I'm having trouble modeling the Euclidean Norm of a sum of decision variables in my objective function when using OPL/CPLEX. I have tried unsuccessfully a number of methods to simply take the square root of the squares of the variables.
Below is my objective function and corresponding constraint. When I run this I receive the error message that Q is not positive semi-definite. What am I doing wrong?
dvar float+ q;
dvar boolean yi in MISSIONSc in CONFIGSt in TIME;
maximize Pi * q;
sum(i in MISSIONS, c in CONFIGS)(ObsVal_Range[i][c]*sum(t in TIME)y[i][c][t])^2 >= q^2;
Both Pi and ObsVal_Range[i][c] are model parameters.
Any ideas on how I can get this working properly? Thanks.
SystemAdmin 110000D4XK754 Posts
Re: Second Order Cone Programming2012-11-01T11:03:30ZThis is the accepted answer. This is the accepted answer.What happens if you add auxiliary variables to represent the weighted sum of the y variables?

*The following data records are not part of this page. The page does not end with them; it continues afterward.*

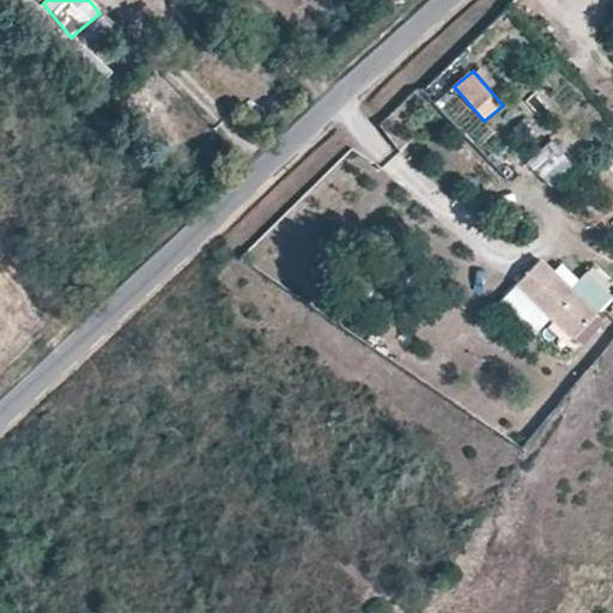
[(499,145),(527,165),(547,139),(520,119),(499,145)]
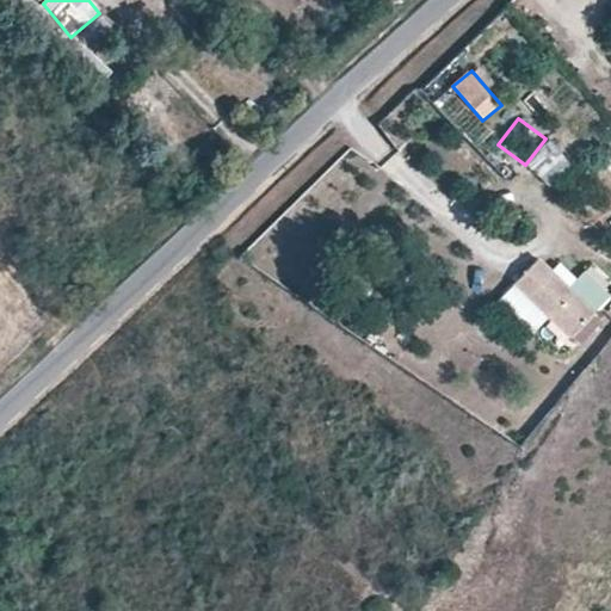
[(528,167),(551,189),(573,164),(549,142),(528,167)]
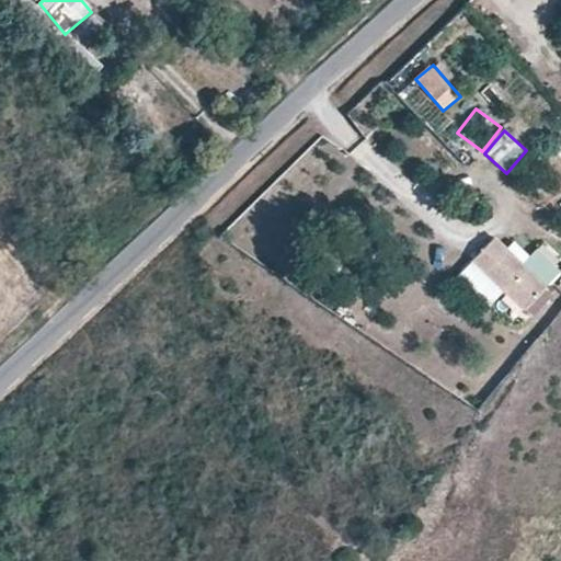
[(474,262),(524,308),(545,285),(495,239),(487,248),(474,262)]
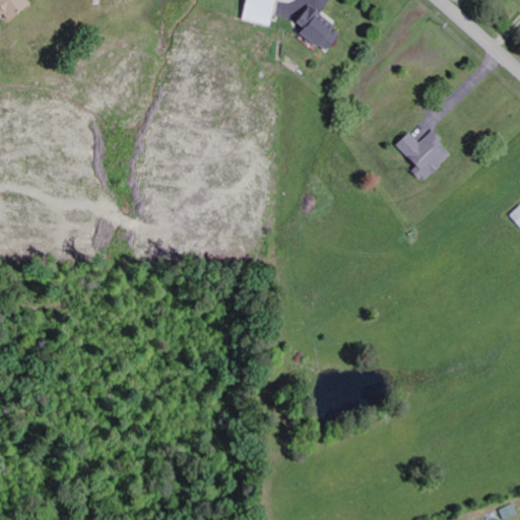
[(0,0),(0,14),(1,14),(3,18),(25,4),(22,0),(0,0)]
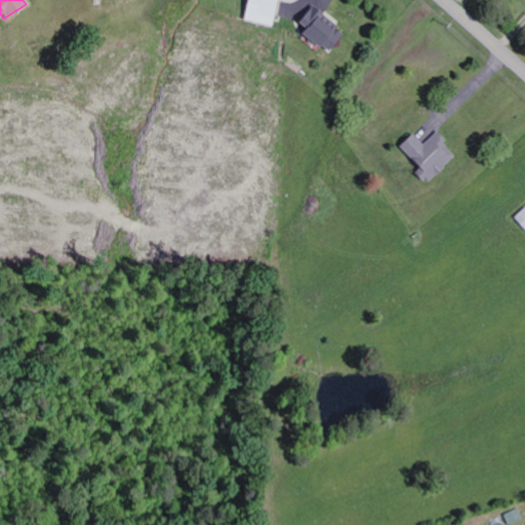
[(274,28),(279,0),(246,0),(242,19),(274,28)]
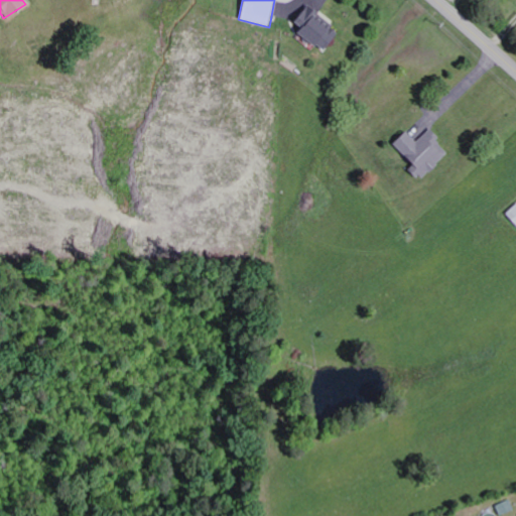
[(292,20),(299,26),(295,30),(318,52),(337,33),(306,5),(292,20)]
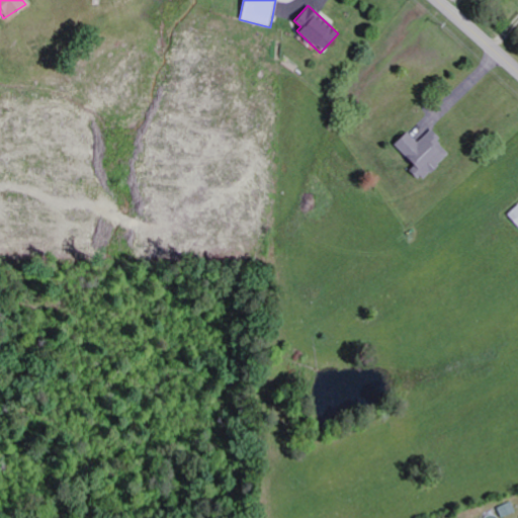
[(392,145),(421,178),(450,153),(430,131),(417,143),(407,132),(392,145)]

dvar float+ q; dvar boolean y[i in MISSIONS, c in CONFIGS, t in TIME]; dvar float sumy[i in MISSIONS, c in CONFIGS]; maximize Pi * q; st. forall(i in MISSIONS, c in CONFIGS) sumy[i,c] = ObsVal_Range[i][c]*sum(t in TIME)y[i][c][t]; sum(i in MISSIONS, c in CONFIGS) sumy[i,c]^2 >= q^2;
Does this work (modulo the syntax errors that I probably introduced)?
Note also that (if q does not appear anywhere else in the model) you could put the quadratic constraint directly into the objective function without having to introduce the q variable.